*Work task:* Go through the records and filter out every line lacking the word "plus"; copy the lines that remain.

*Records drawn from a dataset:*

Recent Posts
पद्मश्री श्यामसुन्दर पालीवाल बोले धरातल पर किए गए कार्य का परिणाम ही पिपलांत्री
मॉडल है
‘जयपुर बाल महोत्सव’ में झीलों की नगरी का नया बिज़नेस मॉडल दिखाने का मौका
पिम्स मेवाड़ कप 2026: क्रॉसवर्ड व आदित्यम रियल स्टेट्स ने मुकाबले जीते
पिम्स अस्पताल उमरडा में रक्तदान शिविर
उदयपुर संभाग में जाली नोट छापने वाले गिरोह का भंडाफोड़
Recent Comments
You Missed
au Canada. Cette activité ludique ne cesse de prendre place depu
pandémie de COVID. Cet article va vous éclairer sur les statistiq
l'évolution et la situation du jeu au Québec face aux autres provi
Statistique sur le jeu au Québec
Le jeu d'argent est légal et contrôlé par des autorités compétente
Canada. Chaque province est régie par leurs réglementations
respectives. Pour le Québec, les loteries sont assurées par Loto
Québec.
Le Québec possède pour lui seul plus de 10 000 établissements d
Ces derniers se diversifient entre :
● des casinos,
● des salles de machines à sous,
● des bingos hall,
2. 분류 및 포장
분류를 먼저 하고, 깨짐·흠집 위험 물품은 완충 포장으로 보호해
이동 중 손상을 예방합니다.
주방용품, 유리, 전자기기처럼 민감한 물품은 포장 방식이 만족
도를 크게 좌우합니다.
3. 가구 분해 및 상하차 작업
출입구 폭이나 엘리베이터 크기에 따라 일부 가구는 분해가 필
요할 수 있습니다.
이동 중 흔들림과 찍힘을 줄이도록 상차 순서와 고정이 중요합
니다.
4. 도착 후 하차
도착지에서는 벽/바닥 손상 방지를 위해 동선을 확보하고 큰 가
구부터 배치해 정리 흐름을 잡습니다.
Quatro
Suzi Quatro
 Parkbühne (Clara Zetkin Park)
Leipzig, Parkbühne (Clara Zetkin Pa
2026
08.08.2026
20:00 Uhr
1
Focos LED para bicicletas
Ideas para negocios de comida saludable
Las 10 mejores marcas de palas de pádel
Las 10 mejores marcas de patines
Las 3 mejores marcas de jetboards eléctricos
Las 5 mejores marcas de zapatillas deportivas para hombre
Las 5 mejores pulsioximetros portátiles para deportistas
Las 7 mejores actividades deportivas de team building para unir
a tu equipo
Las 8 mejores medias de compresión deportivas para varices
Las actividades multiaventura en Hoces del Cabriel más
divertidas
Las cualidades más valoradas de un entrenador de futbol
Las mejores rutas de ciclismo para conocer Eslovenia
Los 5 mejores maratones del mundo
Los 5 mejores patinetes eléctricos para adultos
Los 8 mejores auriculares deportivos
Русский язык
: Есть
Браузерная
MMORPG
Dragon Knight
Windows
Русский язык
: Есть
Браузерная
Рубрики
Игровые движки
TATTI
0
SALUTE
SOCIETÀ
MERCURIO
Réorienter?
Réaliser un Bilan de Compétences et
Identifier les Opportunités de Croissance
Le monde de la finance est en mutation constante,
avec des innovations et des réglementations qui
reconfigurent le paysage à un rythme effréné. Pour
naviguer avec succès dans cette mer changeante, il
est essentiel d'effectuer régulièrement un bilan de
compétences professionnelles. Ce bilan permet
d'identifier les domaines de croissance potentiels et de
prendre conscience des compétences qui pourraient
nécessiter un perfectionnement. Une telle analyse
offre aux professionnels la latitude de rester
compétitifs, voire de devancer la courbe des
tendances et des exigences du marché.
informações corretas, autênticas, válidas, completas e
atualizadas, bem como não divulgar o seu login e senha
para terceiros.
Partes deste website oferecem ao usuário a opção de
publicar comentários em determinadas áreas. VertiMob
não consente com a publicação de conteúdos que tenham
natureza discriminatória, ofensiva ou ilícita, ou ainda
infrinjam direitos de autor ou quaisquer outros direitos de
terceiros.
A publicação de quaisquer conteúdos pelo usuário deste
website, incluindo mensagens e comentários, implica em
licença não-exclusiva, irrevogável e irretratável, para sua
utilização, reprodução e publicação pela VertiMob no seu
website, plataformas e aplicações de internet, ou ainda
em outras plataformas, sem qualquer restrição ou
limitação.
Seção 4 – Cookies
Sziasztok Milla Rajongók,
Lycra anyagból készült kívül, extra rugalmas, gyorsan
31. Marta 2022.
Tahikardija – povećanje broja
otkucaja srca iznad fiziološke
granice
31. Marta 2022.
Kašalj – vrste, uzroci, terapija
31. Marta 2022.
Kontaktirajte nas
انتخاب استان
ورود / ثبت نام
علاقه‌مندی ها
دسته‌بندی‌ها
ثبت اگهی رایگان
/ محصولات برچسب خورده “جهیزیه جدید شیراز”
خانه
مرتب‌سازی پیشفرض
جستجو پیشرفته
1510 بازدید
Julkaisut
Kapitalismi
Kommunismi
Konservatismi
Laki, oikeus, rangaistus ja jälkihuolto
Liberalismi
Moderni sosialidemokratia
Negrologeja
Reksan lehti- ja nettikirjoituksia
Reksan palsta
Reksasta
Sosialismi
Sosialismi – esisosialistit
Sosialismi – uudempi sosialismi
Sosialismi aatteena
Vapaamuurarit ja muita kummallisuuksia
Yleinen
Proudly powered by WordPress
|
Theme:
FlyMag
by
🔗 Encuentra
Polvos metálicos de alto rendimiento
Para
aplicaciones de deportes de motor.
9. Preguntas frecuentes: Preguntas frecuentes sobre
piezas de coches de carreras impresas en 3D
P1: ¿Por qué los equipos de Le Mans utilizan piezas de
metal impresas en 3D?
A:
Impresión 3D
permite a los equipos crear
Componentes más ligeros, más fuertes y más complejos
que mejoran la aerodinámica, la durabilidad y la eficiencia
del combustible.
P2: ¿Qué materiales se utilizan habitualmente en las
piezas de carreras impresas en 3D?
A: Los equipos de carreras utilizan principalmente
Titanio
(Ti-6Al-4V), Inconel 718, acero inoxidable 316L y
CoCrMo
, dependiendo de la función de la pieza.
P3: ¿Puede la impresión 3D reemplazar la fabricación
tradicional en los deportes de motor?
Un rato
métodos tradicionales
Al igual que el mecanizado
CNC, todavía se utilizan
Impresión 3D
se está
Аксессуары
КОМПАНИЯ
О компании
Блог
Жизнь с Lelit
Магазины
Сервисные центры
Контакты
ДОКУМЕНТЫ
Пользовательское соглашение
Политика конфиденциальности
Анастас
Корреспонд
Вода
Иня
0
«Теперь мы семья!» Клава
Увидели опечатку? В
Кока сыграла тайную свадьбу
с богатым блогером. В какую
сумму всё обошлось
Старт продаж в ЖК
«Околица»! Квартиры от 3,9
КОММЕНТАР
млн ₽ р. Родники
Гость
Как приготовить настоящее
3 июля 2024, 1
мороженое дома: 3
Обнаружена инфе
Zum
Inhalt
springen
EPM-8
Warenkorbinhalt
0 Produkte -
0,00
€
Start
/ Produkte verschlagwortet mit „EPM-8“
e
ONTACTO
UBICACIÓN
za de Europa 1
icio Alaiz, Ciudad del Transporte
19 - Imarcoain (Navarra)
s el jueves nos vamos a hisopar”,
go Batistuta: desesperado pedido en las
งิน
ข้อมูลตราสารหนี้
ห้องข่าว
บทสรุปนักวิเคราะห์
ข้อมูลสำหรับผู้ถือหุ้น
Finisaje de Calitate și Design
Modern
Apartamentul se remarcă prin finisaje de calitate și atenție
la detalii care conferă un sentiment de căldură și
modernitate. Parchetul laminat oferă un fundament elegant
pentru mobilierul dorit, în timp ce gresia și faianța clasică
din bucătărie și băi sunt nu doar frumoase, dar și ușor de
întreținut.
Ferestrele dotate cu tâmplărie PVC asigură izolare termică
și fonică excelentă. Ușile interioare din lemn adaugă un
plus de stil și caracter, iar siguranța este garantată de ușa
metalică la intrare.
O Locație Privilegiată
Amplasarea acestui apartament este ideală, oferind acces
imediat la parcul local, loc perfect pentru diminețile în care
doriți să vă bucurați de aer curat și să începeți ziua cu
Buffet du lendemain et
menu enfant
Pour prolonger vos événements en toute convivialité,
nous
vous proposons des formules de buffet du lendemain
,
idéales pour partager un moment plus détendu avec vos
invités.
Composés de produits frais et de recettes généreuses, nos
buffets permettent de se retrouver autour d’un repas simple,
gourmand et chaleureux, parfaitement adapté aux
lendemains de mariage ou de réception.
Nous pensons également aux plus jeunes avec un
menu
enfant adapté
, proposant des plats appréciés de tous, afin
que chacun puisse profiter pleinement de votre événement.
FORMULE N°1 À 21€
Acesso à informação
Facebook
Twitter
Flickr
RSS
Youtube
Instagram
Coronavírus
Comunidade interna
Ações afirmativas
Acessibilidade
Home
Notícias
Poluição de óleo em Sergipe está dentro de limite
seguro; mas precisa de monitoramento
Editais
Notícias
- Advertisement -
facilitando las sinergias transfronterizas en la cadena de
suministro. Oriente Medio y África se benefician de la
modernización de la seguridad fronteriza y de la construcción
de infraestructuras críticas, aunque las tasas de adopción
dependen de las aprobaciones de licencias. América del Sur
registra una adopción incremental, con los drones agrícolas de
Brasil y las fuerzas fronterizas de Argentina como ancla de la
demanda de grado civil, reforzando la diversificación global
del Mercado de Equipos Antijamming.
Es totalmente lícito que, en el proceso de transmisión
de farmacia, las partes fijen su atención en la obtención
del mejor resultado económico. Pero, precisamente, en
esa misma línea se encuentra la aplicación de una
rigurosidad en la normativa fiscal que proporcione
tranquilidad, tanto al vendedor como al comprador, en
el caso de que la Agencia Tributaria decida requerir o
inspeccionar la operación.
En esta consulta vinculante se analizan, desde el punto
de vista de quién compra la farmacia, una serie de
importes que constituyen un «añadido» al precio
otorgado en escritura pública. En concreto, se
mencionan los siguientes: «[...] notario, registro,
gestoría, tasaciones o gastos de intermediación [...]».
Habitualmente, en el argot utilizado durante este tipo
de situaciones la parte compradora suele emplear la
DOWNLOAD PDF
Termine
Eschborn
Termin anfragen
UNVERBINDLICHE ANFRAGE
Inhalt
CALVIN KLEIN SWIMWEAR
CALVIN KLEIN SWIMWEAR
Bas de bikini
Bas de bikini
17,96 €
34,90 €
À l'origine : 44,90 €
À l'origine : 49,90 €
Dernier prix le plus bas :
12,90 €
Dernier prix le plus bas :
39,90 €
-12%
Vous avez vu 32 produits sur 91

*Solution to this exercise:*
Le Québec possède pour lui seul plus de 10 000 établissements d
plus de stil și caracter, iar siguranța este garantată de ușa
idéales pour partager un moment plus détendu avec vos
Nous pensons également aux plus jeunes avec un
Dernier prix le plus bas :
Dernier prix le plus bas :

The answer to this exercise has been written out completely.